I have explained on many occasions to him that whenever i have met his fiance. I feel i am made out to be the baddy despite going out of my way to be nice. I never get anywhere so i made the decision a few years back i wouldn't have anything to do with her as it only caused more upset for everybody but mainly myself. It got to the point where i wouldn't say anything for fear of upsetting her - i was then told off for joining in. I would then join in and ask how she was only to be told off again. So you see i cannot win.

Am i right to not want her to meet my dogs? She'll only make a big deal of my energetic and excitable one and i have to say with pregnancy hormones running wild i don't think i could or would refrain myself from unleashing a shed load of verbalness at her.

Aside from this - im due in August. I live in a narrowboat. When baby is born - am i AIBU to not want her to meet my baby? Dogs will be on my narrowboat, space is limited.

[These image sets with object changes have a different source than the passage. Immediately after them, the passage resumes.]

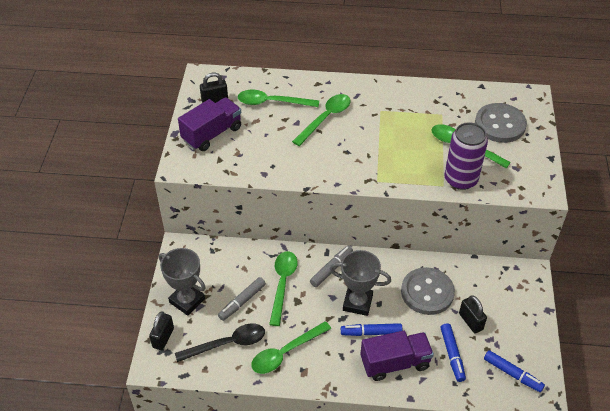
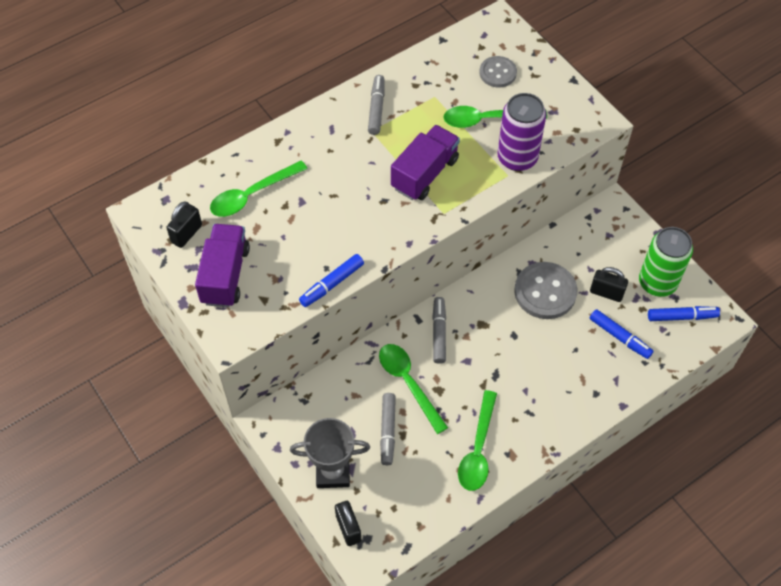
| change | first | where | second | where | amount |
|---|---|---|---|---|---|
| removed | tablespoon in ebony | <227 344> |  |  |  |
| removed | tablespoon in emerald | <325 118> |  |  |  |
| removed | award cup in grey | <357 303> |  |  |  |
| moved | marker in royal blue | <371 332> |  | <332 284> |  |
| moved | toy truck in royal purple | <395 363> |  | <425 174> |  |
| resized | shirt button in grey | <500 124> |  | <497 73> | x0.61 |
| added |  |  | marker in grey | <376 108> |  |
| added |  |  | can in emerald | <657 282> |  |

I just feel like i'd be a hypocrite. I'm going to teach my child as i was taught. If i didn't want to do something and had a genuine reason and could explain it then i shouldn't feel forced to do something for the sake of the 'family'... Why should i put myself through it?

Am i being totally AIBU?

I could say alot more about the fiance, but am not sure if she uses this MN and it would be outing. The stuff i have said is the least outing. She is viscous and manipulative.

OP posts:
Bloodybridget · 28/03/2018 04:58

Not commenting on the family relationships and haven't RTFT, but lots of people have babies while living on boats, it really isn't a desperately dangerous undertaking.

emmyrose2000 · 28/03/2018 05:40

I have no idea who is "right" and who is "wrong" in this scenario. All I can say is, it wouldn't matter if you were my best friend and absolute nicest person in the entire world, I'd still have no desire in "meeting" your dogs, especially one who is "excitable". Doubly so if I was to be trapped on a boat with them. Shudder.

I would have as much interest in being "introduced" to a dog as I would to a kettle. Much less so, in fact, because at least kettles don't smell, bark, bite, or try to slobber on you after licking their own balls
Exactly! But at least the kettle could do something useful, like boil water for a drink.

CertainlyChoco · 28/03/2018 05:43

My SIL can't stand me and I can't stand her because we are just too different. I've never been nasty to her but she upset me in the past. My DH is a lovely man but he chose me over her everyday and he had very little contact with SIL because of it. Do you want that to happen to you? You sound like a childish drama queen from your OP tbh.

SatsumaCrazy · 28/03/2018 06:40

Sorry OP but in my post I was implying that you are like my SIL.

TheDowagerCuntess · 28/03/2018 06:53

OMG, the dogs! I mean, they're nice and all (we have one). But the sun doesn't revolve around them.

You're coming across as exactly the sort of child-free person, whose pets take up some kind of über-special place in their lives.

It's always people who don't (yet, or indeed, ever) have children who get so carried away like this.

SharronNeedles · 28/03/2018 07:04

SOuper ahh but mine didn't invite me on her narrowboat to formally meet her dogs. Although from your description.... Perhaps we are related... I swear you're describing my sister

ambereeree · 28/03/2018 07:29

Crikey OP a dog is not a person to be formally introduced to. You really need to grow up before more family members exclude you. I feel sorry for your SIL tbh.